Ubuntuyu birinci işletim sistemi olarak kullanmayı bırakmama sebepte bu tutumlarıdır. Benim gibi bir çok kişi var.
hal böyle olunca,
projeye gelen pull request’leri bile merge etmek yerine kendisi copy paste ile sisteme ekleyen bir adam’a ne kadar güvenebilirim ?
https://github.com/laravel/framework/graphs/contributors bu linkten de görebileceğiniz gibi laravel’in büyük bir kısmı @taylorotwell tarafından yazılmış gözüküyor.
adam fırsat bulduğu her platformda “Ehe naber ? laraveli ben yaptım, benim bu proje” demekten kendini alamıyor.
3- Versiyonlama sorunları.
Can alıcı kısım bu aslında. Laravel Semantic Versiyonlama ile yazılmıyor, örnek verecek olursak,
bir yazılımın 1.2.4 versiyonu ile 1.2.5 versiyonu arasında çok büyük değişiklikler olmaz, yani siz bu aracı kullanırken 1.2.4 versiyonunu 1.2.5 versiyonuna yükselttiğinizde projenizin çalışmasına devam etmesini beklersiniz.
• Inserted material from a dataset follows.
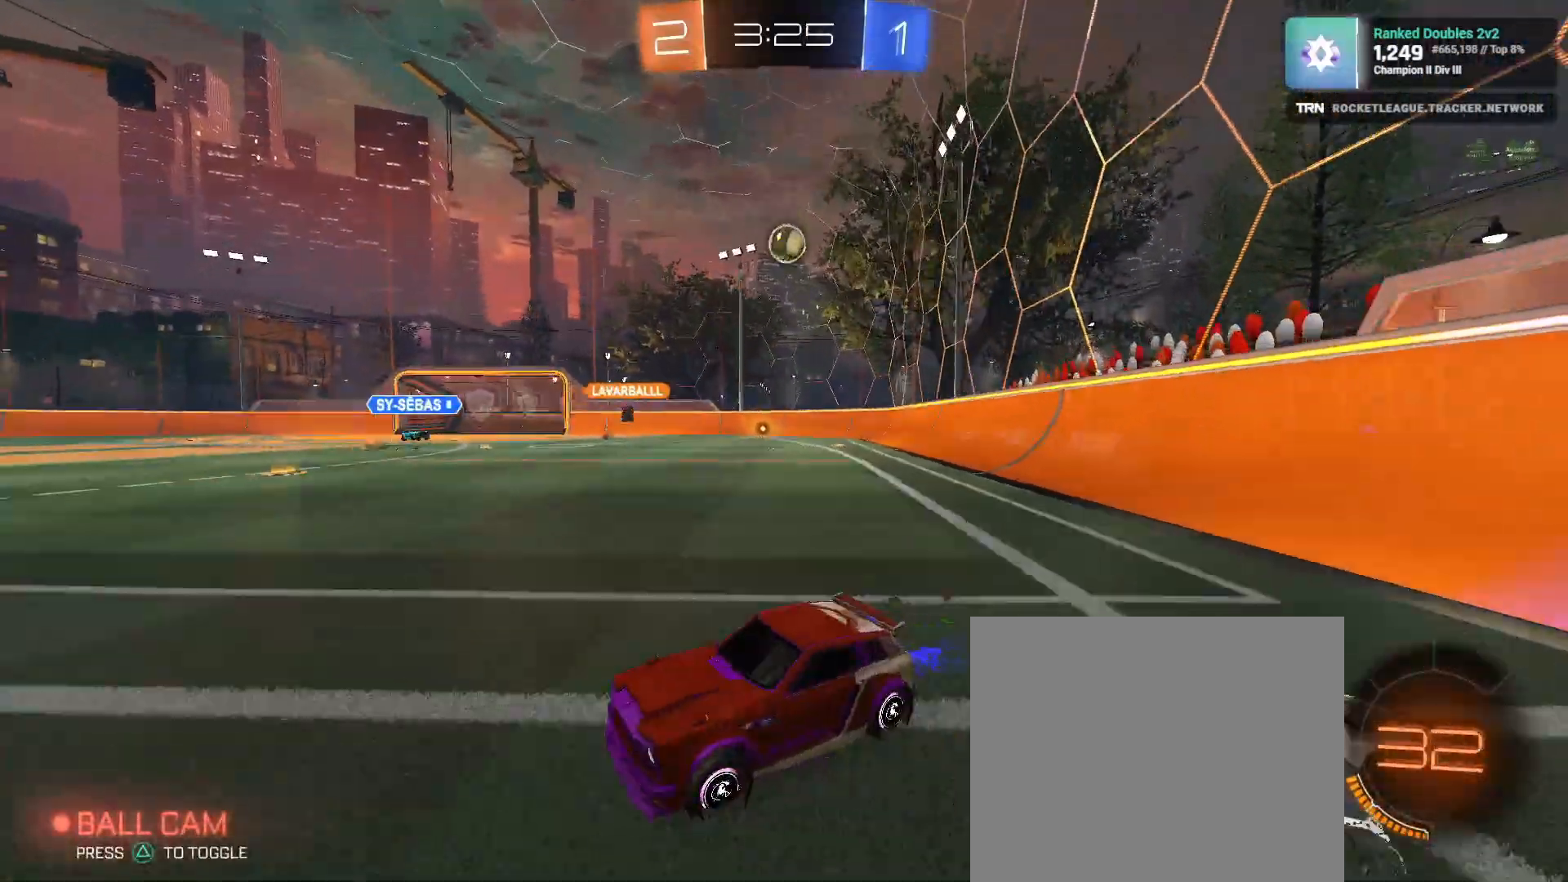
{"buttons": ["R2"], "left_stick": "right", "right_stick": "center", "events": [[33, "right_stick", "center"]]}
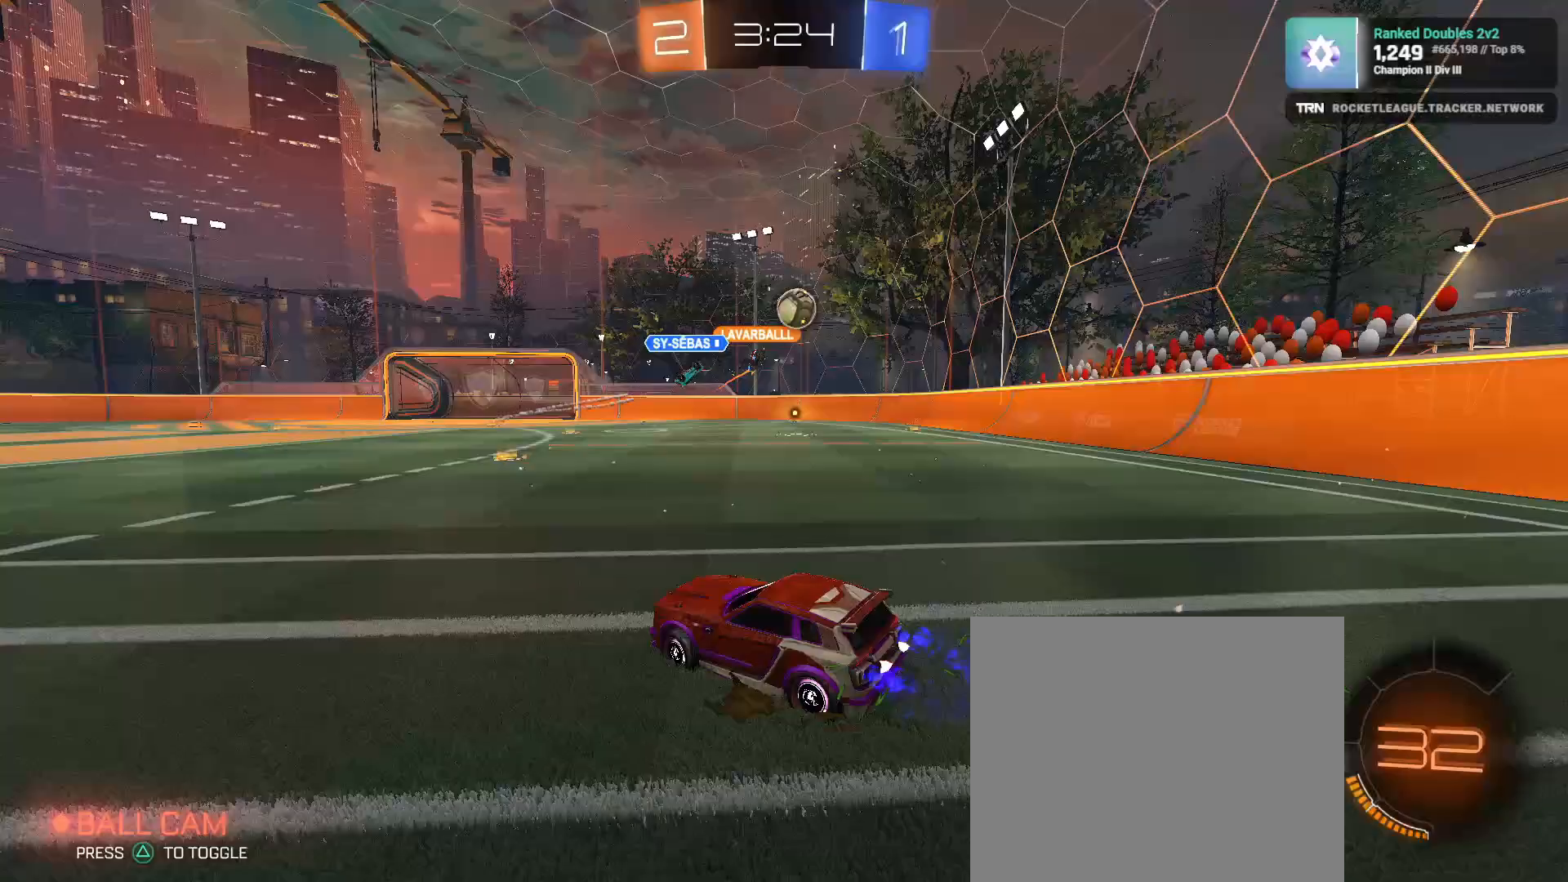
{"buttons": ["R2"], "left_stick": "left", "right_stick": "center", "events": [[17, "left_stick", "center"], [217, "left_stick", "left"]]}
Laravel’de durum böyle değil, 1.2.4 versiyonunda desteklediği bir kütüphaneyi yada metodu, 1.2.5 versiyonunda komple kaldırmış ve yerine bambaşka bir metod eklemiş olabiliyor. Böyle olunca bu gün yazdığınız kod, laravel güncellendikten sonra tamamen çalışmaz hale gelebiliyor.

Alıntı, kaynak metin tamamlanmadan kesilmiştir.